Pourquoi n’aurais-je pas cette capacité ? J’ai travaillé pendant huit ans dans un hôpital psychiatrique, j’ai été juge pendant 20 ans, conseillère de gouvernements, j’ai travaillé avec des chefs d’états, avec la banque mondiale, j’ai mis en place des institutions internationales. J’ai une expérience du monde qui fait qu’en terme de formation, d’éducation, de richesse de vie, je me sens capable.
En terme d’expérience politique, vous êtes une novice. Vous n’êtes élue que depuis les européennes de 2009.

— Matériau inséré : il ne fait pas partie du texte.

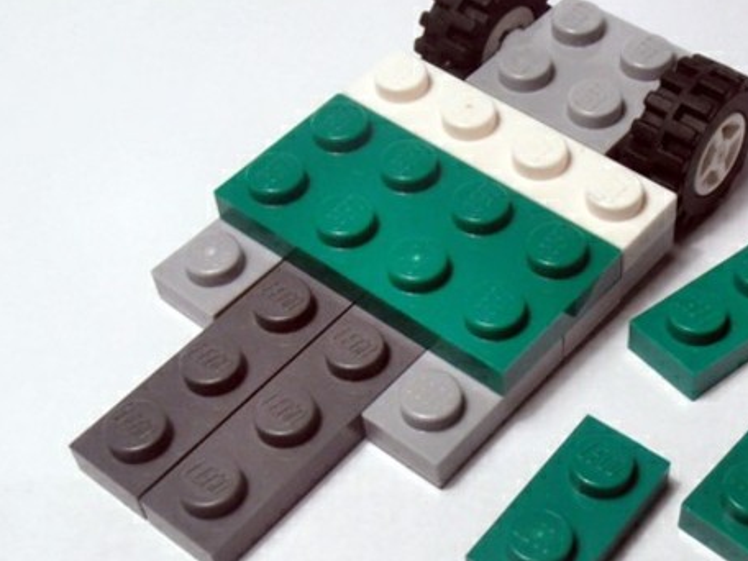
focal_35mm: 73
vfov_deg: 20.1
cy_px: 353
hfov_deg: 26.3
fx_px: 1577
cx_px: 576
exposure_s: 1/60
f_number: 3.9
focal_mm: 6.61
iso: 80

Pour moi, la culture politique c’est la connaissance du monde. Pour une élection présidentielle, il s’agit surtout de la connaissance de son pays et de ses problèmes. Je vis en France depuis 40 ans et je vais compléter ma culture politique en travaillant dur. Ce sera plus facile pour moi d’aller à la rencontre des gens dans leurs usines et de comprendre leurs problèmes puisque je n’ai fait que ça durant toute ma vie. À l’hôpital psychiatrique comme conseillère juridique, j’écoutais les gens, je leur trouvais des solutions. J’ai travaillé dans la restructuration industrielle au CIRI (Comité Interministériel de Restructuration Industrielle) pendant trois ans. Je prétends donc que j’ai une expérience exceptionnelle de la vie. Je connais les misères des français. Je ne comprends pas que l’on mette en doute mes compétences. Pourquoi mon expérience ne vaudrait-elle pas celle d’un politique qui a fait carrière à coups d’intrigues, qui a commencé à 18 ans et dont la seule nourriture a été la connaissance de l’appareil politique ? Bien sûr, il y a des hommes politiques remarquables mais la société civile m’a permis de créer dans ma tête les catégories pour que je puisse vite apprendre.
Vous pourriez candidater au pouvoir suprême. Aimez-vous le pouvoir ?
Je l’ai exercé et il est indispensable. Nous avons peur de dire que l’on aime le pouvoir mais en tant que magistrat j’en ai eu. Vous devez dire qui est coupable, qui ne l’est pas. Cette responsabilité est énorme. Le pouvoir, c’est la possibilité d’agir sur le réel.